_DATA:_
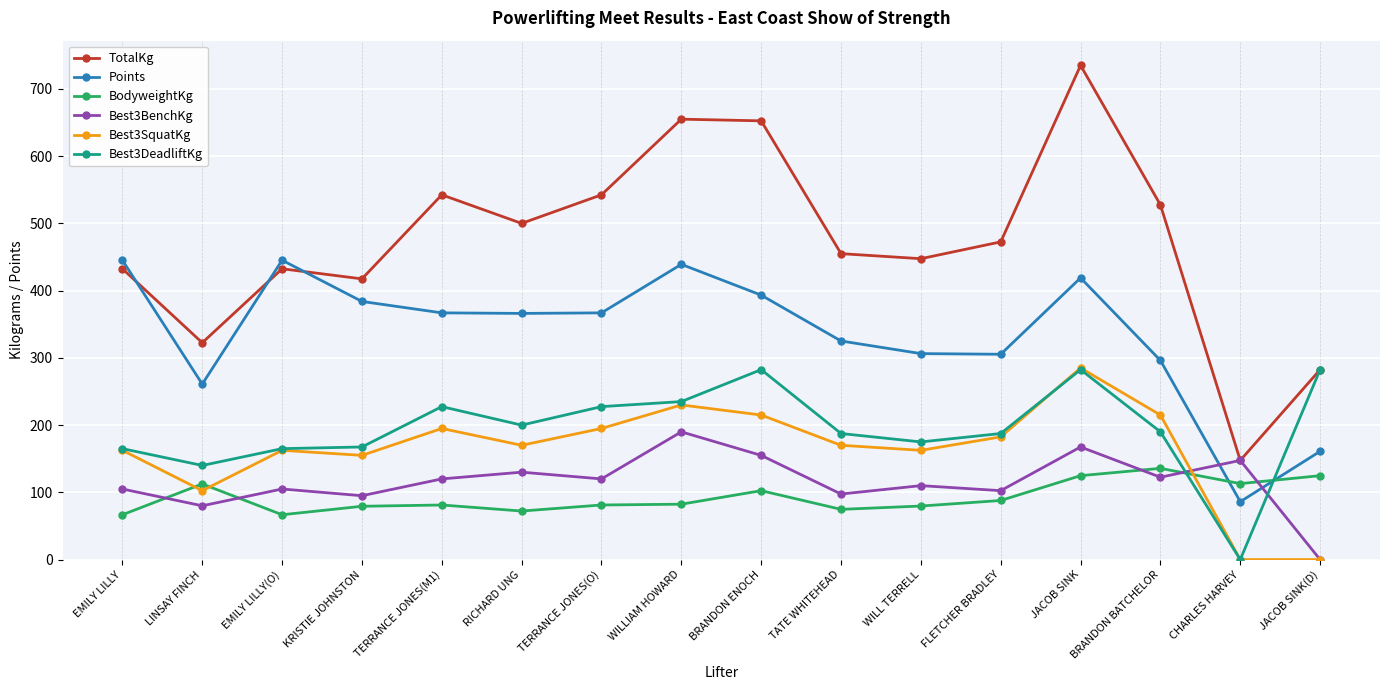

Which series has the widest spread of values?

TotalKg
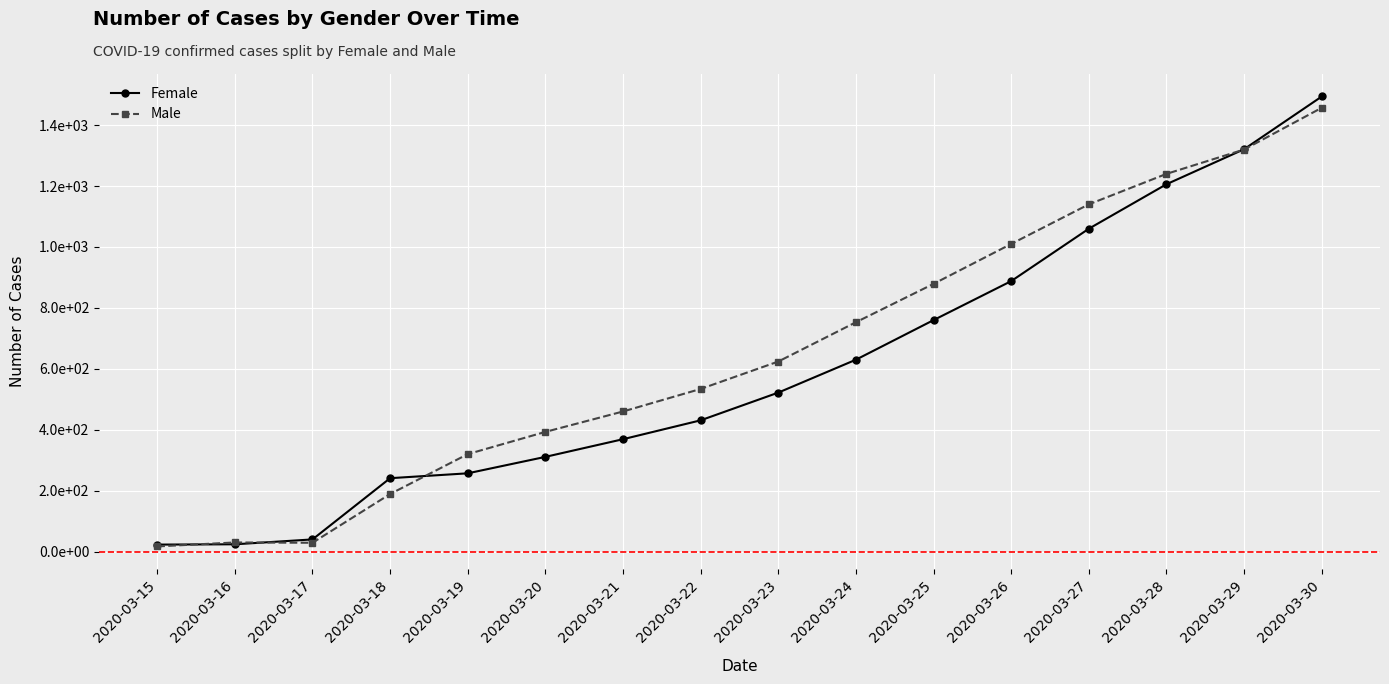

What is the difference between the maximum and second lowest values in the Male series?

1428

_JOB:_ Copy the lines above word for word, but leave out the pictures.

_ANSWER FOR THE TASK:_
Which series has the widest spread of values?

TotalKg

What is the difference between the maximum and second lowest values in the Male series?

1428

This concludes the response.